◆ Task item:
Can you write out, word for word, the lines from the one containing "a Alejandro Sanz)." through the one containing "Registrarme gratis", leaving out the pictures?

Records from a data source:
* * *

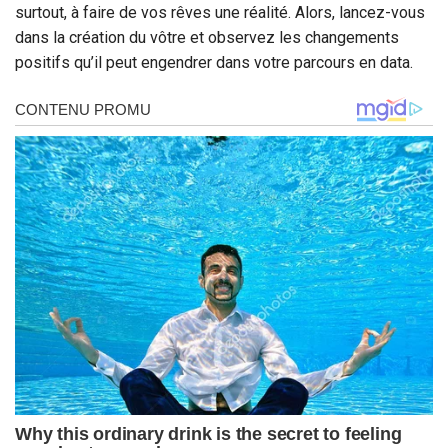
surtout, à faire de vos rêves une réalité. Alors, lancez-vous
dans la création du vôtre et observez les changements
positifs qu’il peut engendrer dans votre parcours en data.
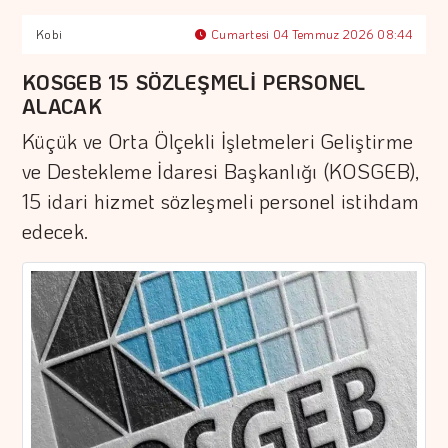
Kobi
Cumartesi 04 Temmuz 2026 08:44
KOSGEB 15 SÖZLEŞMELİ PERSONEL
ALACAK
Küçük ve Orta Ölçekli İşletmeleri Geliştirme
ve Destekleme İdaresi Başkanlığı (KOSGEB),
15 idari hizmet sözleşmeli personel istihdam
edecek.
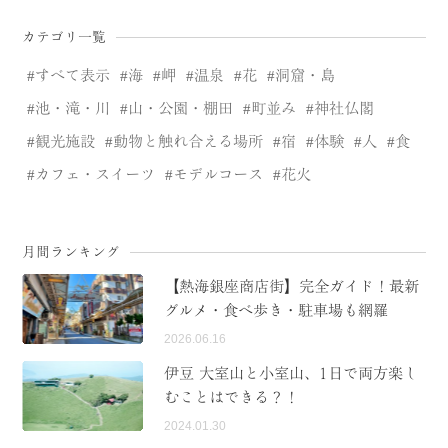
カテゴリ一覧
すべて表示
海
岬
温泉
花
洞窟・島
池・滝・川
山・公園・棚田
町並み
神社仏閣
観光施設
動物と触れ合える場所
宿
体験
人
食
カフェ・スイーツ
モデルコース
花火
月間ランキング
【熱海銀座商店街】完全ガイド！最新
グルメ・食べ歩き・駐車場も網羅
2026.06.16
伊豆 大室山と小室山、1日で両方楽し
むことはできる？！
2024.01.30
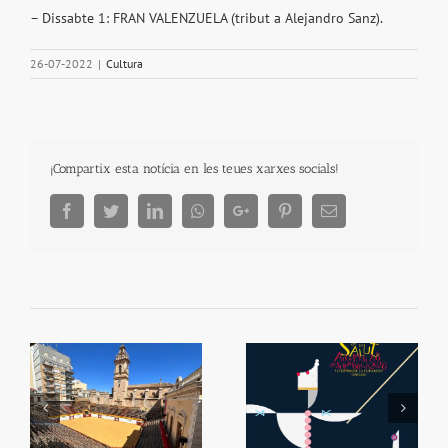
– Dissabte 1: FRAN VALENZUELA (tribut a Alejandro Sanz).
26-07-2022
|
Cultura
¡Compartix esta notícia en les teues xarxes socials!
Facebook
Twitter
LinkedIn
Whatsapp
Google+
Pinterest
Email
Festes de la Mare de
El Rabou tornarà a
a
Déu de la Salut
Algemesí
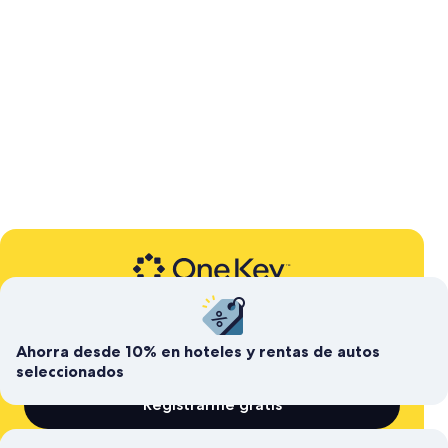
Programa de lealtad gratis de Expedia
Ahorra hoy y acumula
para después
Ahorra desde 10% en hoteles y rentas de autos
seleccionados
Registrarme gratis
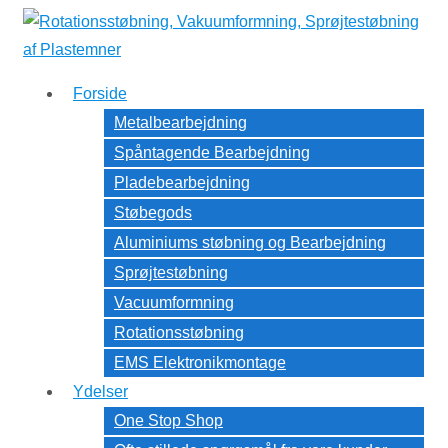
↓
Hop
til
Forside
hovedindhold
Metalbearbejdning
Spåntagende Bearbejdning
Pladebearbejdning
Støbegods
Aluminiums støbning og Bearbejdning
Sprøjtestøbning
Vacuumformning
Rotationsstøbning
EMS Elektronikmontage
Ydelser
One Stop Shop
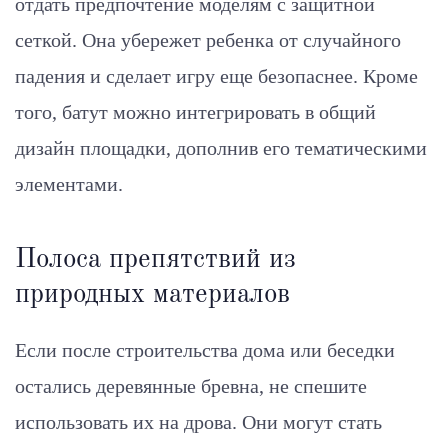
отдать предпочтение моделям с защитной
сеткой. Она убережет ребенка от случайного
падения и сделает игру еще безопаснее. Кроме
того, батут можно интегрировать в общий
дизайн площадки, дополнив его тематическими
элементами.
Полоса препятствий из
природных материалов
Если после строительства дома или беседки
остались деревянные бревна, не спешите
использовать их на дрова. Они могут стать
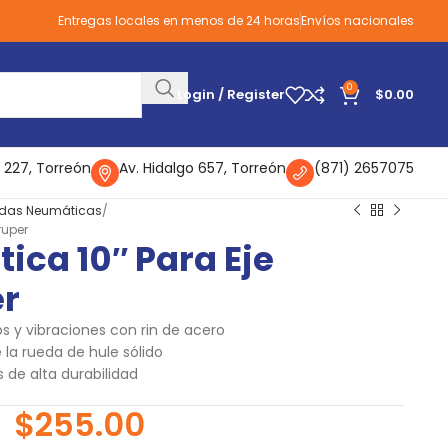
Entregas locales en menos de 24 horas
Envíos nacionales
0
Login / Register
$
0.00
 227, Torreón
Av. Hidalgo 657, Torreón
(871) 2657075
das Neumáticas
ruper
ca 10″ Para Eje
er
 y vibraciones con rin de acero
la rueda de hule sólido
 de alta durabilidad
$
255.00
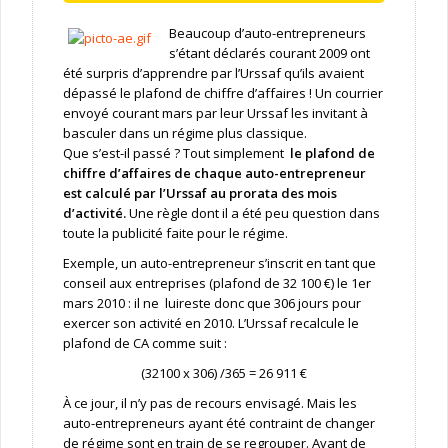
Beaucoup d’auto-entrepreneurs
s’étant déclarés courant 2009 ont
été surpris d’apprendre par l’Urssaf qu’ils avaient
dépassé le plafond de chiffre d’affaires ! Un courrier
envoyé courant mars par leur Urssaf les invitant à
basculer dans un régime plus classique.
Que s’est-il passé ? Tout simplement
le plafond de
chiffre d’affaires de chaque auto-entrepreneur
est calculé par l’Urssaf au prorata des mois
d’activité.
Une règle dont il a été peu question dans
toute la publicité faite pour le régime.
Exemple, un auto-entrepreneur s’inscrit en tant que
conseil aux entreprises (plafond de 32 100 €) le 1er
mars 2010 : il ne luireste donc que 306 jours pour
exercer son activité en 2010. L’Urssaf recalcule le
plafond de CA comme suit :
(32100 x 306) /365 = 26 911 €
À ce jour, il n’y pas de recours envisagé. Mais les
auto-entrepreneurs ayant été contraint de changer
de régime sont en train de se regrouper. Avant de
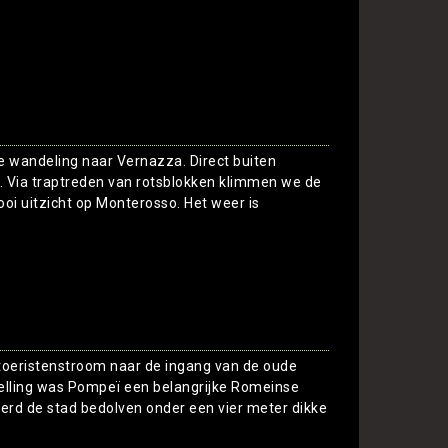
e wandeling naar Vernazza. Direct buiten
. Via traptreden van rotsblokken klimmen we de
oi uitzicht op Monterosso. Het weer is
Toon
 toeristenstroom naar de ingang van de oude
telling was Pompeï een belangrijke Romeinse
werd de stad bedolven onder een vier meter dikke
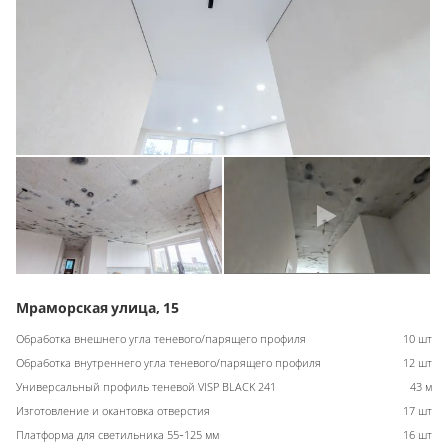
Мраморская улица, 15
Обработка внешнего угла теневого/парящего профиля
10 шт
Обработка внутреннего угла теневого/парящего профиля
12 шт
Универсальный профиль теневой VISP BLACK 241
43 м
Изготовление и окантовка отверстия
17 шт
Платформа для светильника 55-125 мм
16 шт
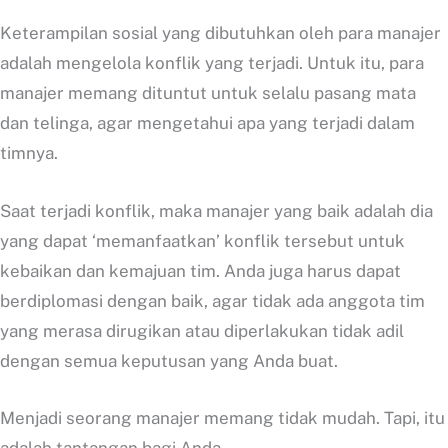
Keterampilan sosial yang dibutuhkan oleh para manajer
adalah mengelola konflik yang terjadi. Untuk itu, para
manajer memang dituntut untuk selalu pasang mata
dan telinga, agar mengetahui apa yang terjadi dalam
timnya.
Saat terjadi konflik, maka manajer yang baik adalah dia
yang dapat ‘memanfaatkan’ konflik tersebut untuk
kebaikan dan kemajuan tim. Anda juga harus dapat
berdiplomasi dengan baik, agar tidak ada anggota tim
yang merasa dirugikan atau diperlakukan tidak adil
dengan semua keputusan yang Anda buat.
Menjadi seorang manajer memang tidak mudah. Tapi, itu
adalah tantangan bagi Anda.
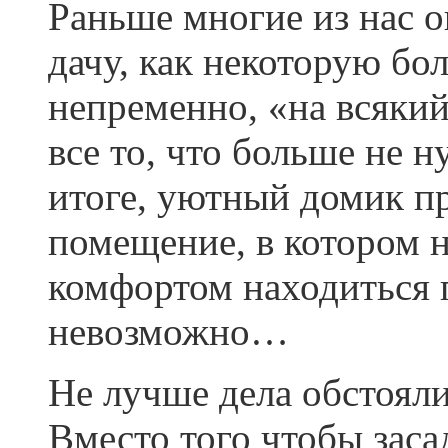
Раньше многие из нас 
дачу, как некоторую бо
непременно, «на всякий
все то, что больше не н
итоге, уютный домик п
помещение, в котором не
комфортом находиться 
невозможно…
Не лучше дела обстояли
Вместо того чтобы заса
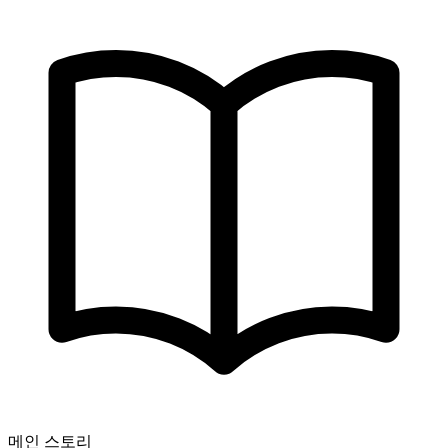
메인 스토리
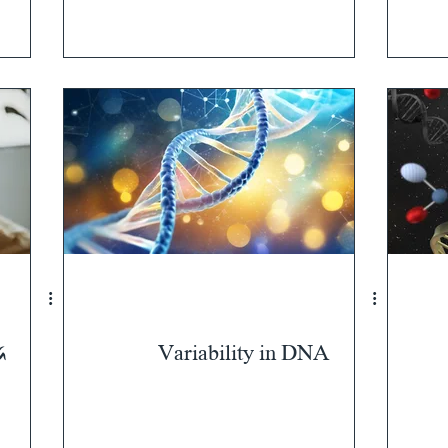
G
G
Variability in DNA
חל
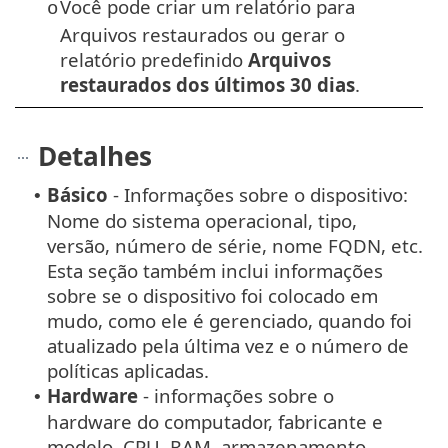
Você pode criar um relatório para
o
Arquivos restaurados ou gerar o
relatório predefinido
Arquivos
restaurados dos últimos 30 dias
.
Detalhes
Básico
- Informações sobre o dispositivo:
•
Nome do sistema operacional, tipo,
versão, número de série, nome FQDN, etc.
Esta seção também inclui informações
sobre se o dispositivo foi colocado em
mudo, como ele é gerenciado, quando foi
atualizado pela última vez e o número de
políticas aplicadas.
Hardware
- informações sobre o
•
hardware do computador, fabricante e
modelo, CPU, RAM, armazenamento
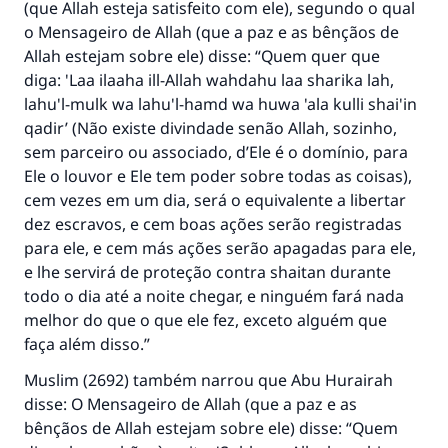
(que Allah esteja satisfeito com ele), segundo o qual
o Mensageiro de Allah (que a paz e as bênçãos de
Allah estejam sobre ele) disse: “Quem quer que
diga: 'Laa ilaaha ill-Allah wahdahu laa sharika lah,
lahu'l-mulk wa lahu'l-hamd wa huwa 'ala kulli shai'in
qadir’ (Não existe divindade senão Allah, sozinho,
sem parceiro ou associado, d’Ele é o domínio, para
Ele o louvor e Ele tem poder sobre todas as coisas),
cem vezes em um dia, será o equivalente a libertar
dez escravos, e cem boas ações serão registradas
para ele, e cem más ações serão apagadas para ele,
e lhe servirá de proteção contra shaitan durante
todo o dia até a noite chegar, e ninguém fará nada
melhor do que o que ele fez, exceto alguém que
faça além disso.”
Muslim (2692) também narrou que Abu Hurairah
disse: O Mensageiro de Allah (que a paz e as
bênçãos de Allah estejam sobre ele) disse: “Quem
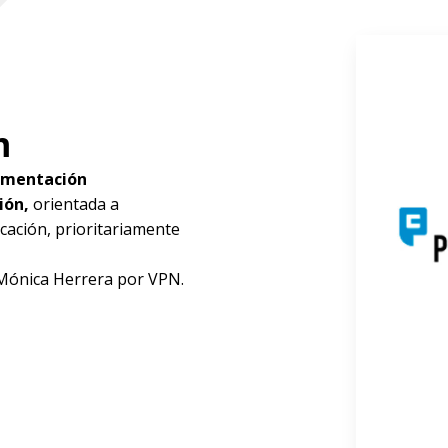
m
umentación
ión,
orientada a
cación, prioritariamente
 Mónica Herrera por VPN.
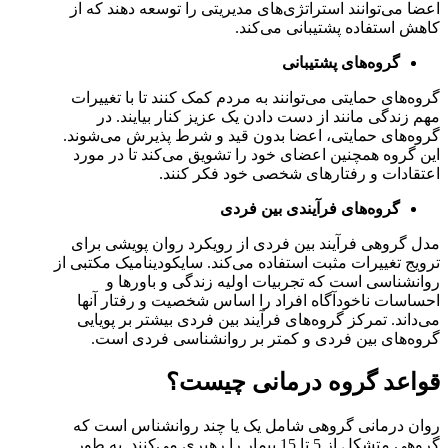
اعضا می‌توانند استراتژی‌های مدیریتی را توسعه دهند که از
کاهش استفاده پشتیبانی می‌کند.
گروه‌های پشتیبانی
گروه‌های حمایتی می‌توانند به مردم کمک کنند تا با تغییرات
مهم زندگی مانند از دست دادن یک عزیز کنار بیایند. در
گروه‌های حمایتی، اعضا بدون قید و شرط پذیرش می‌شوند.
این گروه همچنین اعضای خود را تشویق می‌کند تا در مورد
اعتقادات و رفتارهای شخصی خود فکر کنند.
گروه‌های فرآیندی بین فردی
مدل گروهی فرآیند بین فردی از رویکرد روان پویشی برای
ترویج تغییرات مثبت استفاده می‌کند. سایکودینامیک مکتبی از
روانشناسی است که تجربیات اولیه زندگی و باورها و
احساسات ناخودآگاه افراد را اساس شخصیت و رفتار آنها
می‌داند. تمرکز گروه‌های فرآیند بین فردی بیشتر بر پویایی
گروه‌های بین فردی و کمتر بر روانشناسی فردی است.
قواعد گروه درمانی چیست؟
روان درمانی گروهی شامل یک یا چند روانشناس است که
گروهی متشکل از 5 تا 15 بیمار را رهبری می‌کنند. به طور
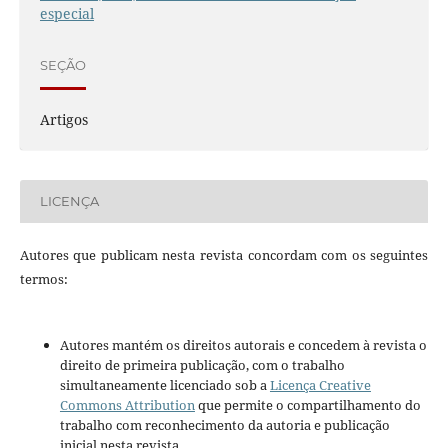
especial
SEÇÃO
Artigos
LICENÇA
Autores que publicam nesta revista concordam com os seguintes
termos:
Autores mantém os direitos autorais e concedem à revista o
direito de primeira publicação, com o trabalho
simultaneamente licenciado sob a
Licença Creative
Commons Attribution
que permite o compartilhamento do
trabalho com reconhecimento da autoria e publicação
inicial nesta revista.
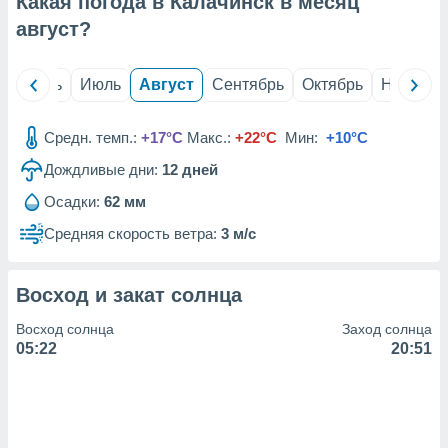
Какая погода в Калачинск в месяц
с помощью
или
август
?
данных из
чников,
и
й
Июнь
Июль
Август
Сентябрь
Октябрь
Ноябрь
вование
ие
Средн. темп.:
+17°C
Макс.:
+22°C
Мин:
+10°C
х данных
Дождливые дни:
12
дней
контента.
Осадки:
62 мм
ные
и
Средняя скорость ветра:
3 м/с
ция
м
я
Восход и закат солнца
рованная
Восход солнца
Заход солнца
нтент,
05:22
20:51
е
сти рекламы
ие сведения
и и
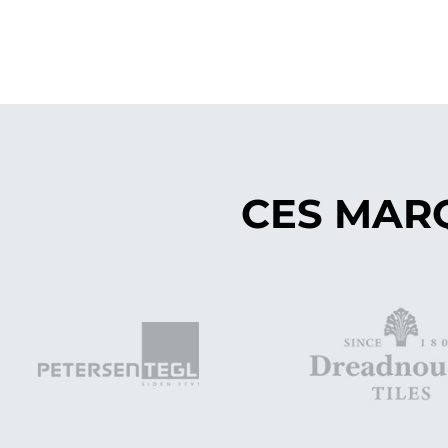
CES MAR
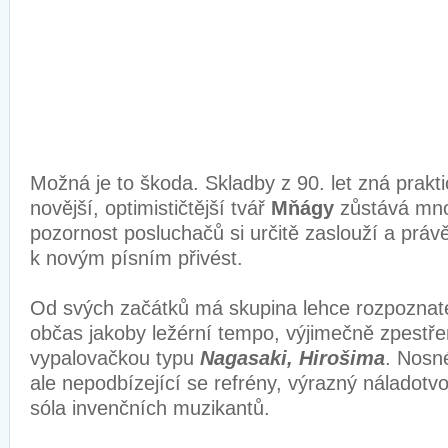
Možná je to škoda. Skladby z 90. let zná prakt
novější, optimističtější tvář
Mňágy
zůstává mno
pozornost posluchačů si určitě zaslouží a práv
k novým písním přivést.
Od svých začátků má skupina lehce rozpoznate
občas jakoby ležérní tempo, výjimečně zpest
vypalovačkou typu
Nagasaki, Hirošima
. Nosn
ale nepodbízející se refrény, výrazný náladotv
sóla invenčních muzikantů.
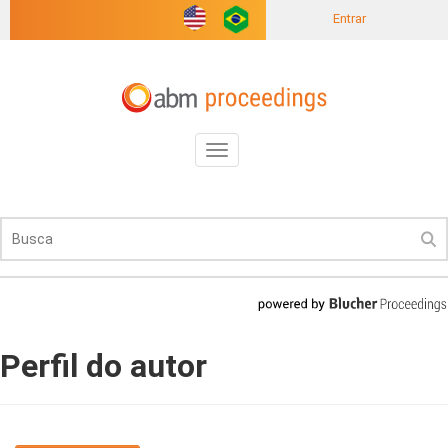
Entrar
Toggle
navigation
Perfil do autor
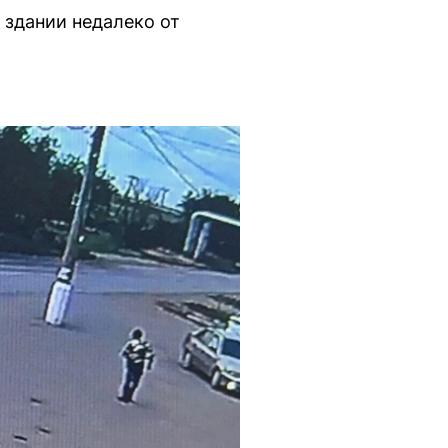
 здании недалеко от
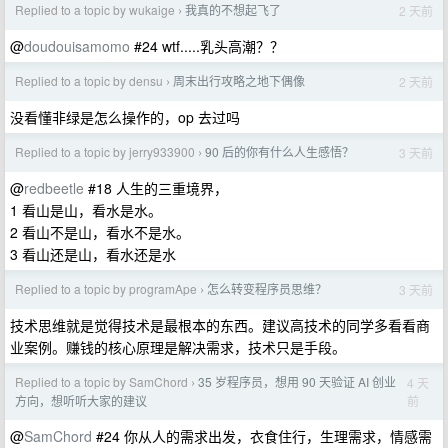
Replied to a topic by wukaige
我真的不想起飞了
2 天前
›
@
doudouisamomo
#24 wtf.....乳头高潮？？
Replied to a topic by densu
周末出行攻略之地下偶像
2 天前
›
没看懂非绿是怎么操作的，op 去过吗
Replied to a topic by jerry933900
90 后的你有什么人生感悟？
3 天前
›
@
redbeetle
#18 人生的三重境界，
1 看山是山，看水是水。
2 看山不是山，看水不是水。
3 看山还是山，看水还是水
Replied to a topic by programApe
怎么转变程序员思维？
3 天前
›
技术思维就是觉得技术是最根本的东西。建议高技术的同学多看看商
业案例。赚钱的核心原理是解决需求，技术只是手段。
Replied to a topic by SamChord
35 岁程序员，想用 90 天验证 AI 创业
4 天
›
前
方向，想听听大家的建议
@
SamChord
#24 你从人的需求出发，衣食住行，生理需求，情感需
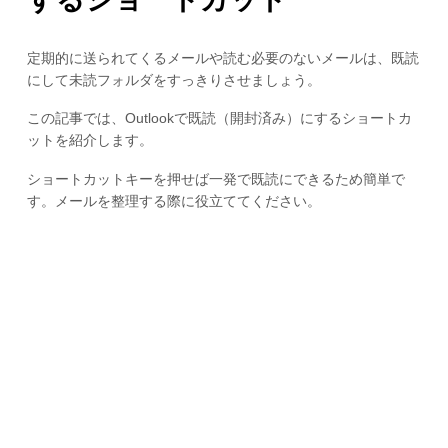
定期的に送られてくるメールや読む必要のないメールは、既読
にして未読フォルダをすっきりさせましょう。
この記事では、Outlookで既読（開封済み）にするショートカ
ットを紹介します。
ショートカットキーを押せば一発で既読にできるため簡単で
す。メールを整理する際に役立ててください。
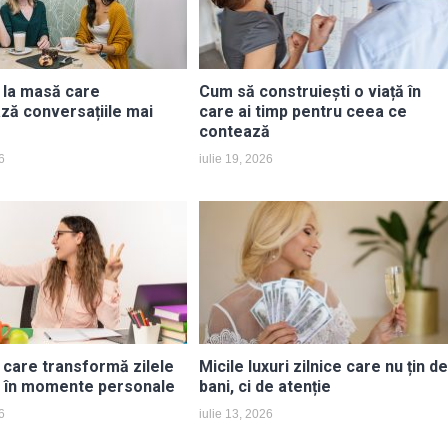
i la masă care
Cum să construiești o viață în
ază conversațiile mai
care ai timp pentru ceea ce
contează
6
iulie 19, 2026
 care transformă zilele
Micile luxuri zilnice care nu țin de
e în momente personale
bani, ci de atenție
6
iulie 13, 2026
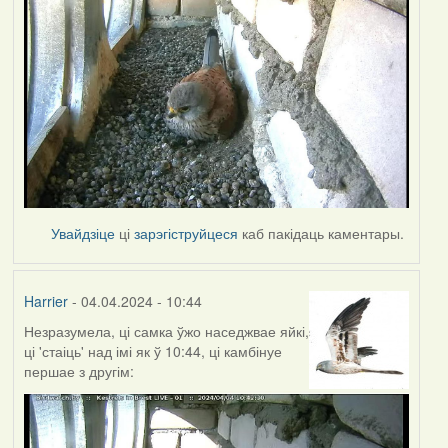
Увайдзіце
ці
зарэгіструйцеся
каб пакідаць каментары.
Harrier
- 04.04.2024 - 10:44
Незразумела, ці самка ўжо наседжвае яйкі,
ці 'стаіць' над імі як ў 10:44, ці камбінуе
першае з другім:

* * *

◆ Response to the task:
– Dissabte 1: FRAN VALENZUELA (tribut a Alejandro Sanz).
26-07-2022
|
Cultura
¡Compartix esta notícia en les teues xarxes socials!
Facebook
Twitter
LinkedIn
Whatsapp
Google+
Pinterest
Email
Festes de la Mare de
El Rabou tornarà a
a
Déu de la Salut
Algemesí
Programa de lealtad gratis de Expedia
Ahorra hoy y acumula
para después
Ahorra desde 10% en hoteles y rentas de autos
seleccionados
Registrarme gratis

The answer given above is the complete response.